WORK INSTRUCTION.
Pull out every line of text from the rows below and reproduce each one character for character, omitting the picture markers.

DATA EXTRACT.
>>>
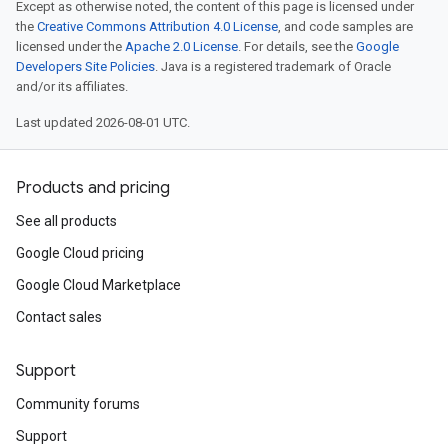
Except as otherwise noted, the content of this page is licensed under
the
Creative Commons Attribution 4.0 License
, and code samples are
licensed under the
Apache 2.0 License
. For details, see the
Google
Developers Site Policies
. Java is a registered trademark of Oracle
and/or its affiliates.
Last updated 2026-08-01 UTC.
Products and pricing
See all products
Google Cloud pricing
Google Cloud Marketplace
Contact sales
Support
Community forums
Support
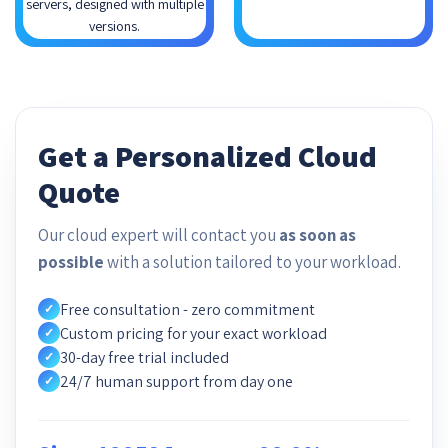
servers, designed with multiple
versions.
Get a Personalized Cloud
Quote
Our cloud expert will contact you
as soon as
possible
with a solution tailored to your workload.
Free consultation - zero commitment
✓
Custom pricing for your exact workload
✓
30-day free trial included
✓
24/7 human support from day one
✓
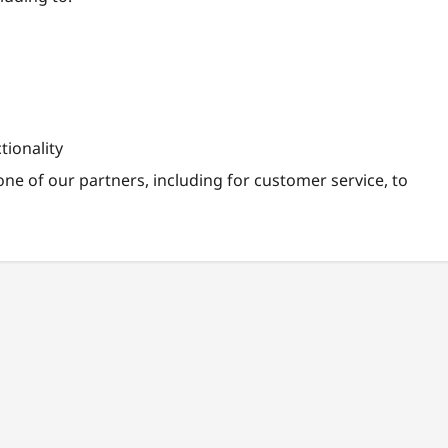
tionality
ne of our partners, including for customer service, to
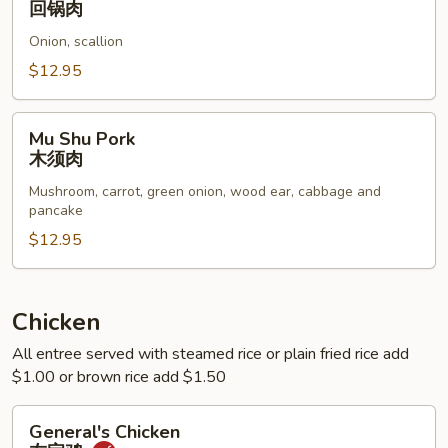
回锅肉
Pork
Onion, scallion
Belly
回
$12.95
锅
肉
Mu
Mu Shu Pork
Shu
木须肉
Pork
Mushroom, carrot, green onion, wood ear, cabbage and
木
pancake
须
$12.95
肉
Chicken
All entree served with steamed rice or plain fried rice add
$1.00 or brown rice add $1.50
General's
General's Chicken
Chicken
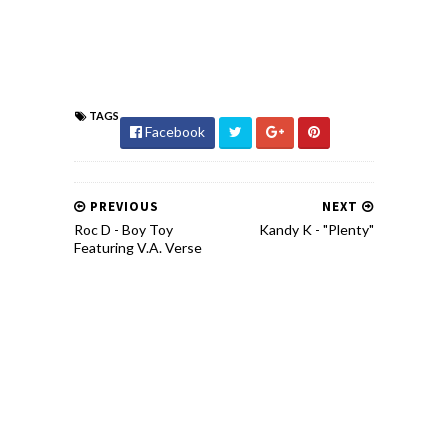
TAGS
Facebook
PREVIOUS
NEXT
Roc D - Boy Toy
Kandy K - "Plenty"
Featuring V.A. Verse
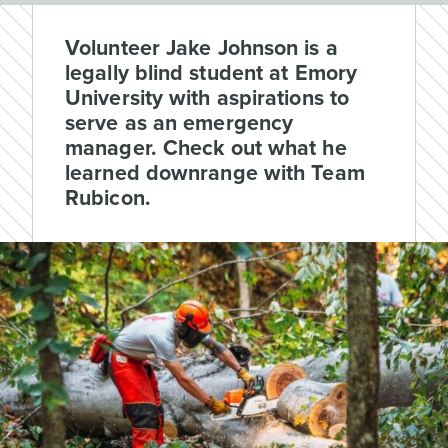
Volunteer Jake Johnson is a
legally blind student at Emory
University with aspirations to
serve as an emergency
manager. Check out what he
learned downrange with Team
Rubicon.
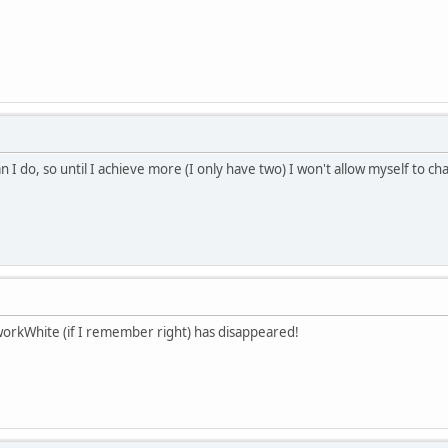
n I do, so until I achieve more (I only have two) I won't allow myself to 
workWhite (if I remember right) has disappeared!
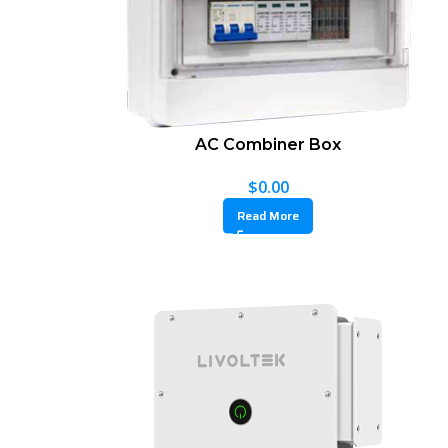
AC Combiner Box
$
0.00
Read More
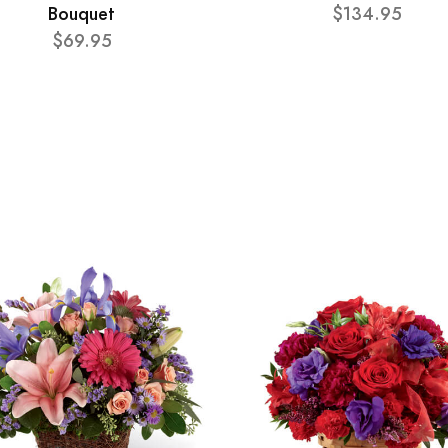
Bouquet
$134.95
$69.95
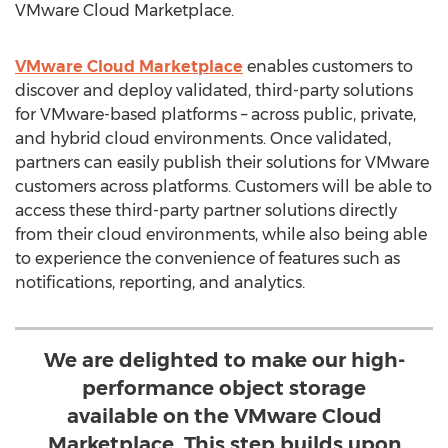
VMware Cloud Marketplace.
VMware Cloud Marketplace
enables customers to
discover and deploy validated, third-party solutions
for VMware-based platforms – across public, private,
and hybrid cloud environments. Once validated,
partners can easily publish their solutions for VMware
customers across platforms. Customers will be able to
access these third-party partner solutions directly
from their cloud environments, while also being able
to experience the convenience of features such as
notifications, reporting, and analytics.
We are delighted to make our high-
performance object storage
available on the VMware Cloud
Marketplace. This step builds upon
<<<
RESPONSE AREA.
Except as otherwise noted, the content of this page is licensed under
the
Creative Commons Attribution 4.0 License
, and code samples are
licensed under the
Apache 2.0 License
. For details, see the
Google
Developers Site Policies
. Java is a registered trademark of Oracle
and/or its affiliates.
Last updated 2026-08-01 UTC.
Products and pricing
See all products
Google Cloud pricing
Google Cloud Marketplace
Contact sales
Support
Community forums
Support
servers, designed with multiple
versions.
Get a Personalized Cloud
Quote
Our cloud expert will contact you
as soon as
possible
with a solution tailored to your workload.
Free consultation - zero commitment
✓
Custom pricing for your exact workload
✓
30-day free trial included
✓
24/7 human support from day one
✓
tionality
ne of our partners, including for customer service, to
回锅肉
Pork
Onion, scallion
Belly
回
$12.95
锅
肉
Mu
Mu Shu Pork
Shu
木须肉
Pork
Mushroom, carrot, green onion, wood ear, cabbage and
木
pancake
须
$12.95
肉
Chicken
All entree served with steamed rice or plain fried rice add
$1.00 or brown rice add $1.50
General's
General's Chicken
Chicken
TAGS
Facebook
PREVIOUS
NEXT
Roc D - Boy Toy
Kandy K - "Plenty"
Featuring V.A. Verse
Volunteer Jake Johnson is a
legally blind student at Emory
University with aspirations to
serve as an emergency
manager. Check out what he
learned downrange with Team
Rubicon.
n I do, so until I achieve more (I only have two) I won't allow myself to 
workWhite (if I remember right) has disappeared!
AC Combiner Box
$
0.00
Read More
Bouquet
$134.95
$69.95
VMware Cloud Marketplace.
VMware Cloud Marketplace
enables customers to
discover and deploy validated, third-party solutions
for VMware-based platforms – across public, private,
and hybrid cloud environments. Once validated,
partners can easily publish their solutions for VMware
customers across platforms. Customers will be able to
access these third-party partner solutions directly
from their cloud environments, while also being able
to experience the convenience of features such as
notifications, reporting, and analytics.
We are delighted to make our high-
performance object storage
available on the VMware Cloud
Marketplace. This step builds upon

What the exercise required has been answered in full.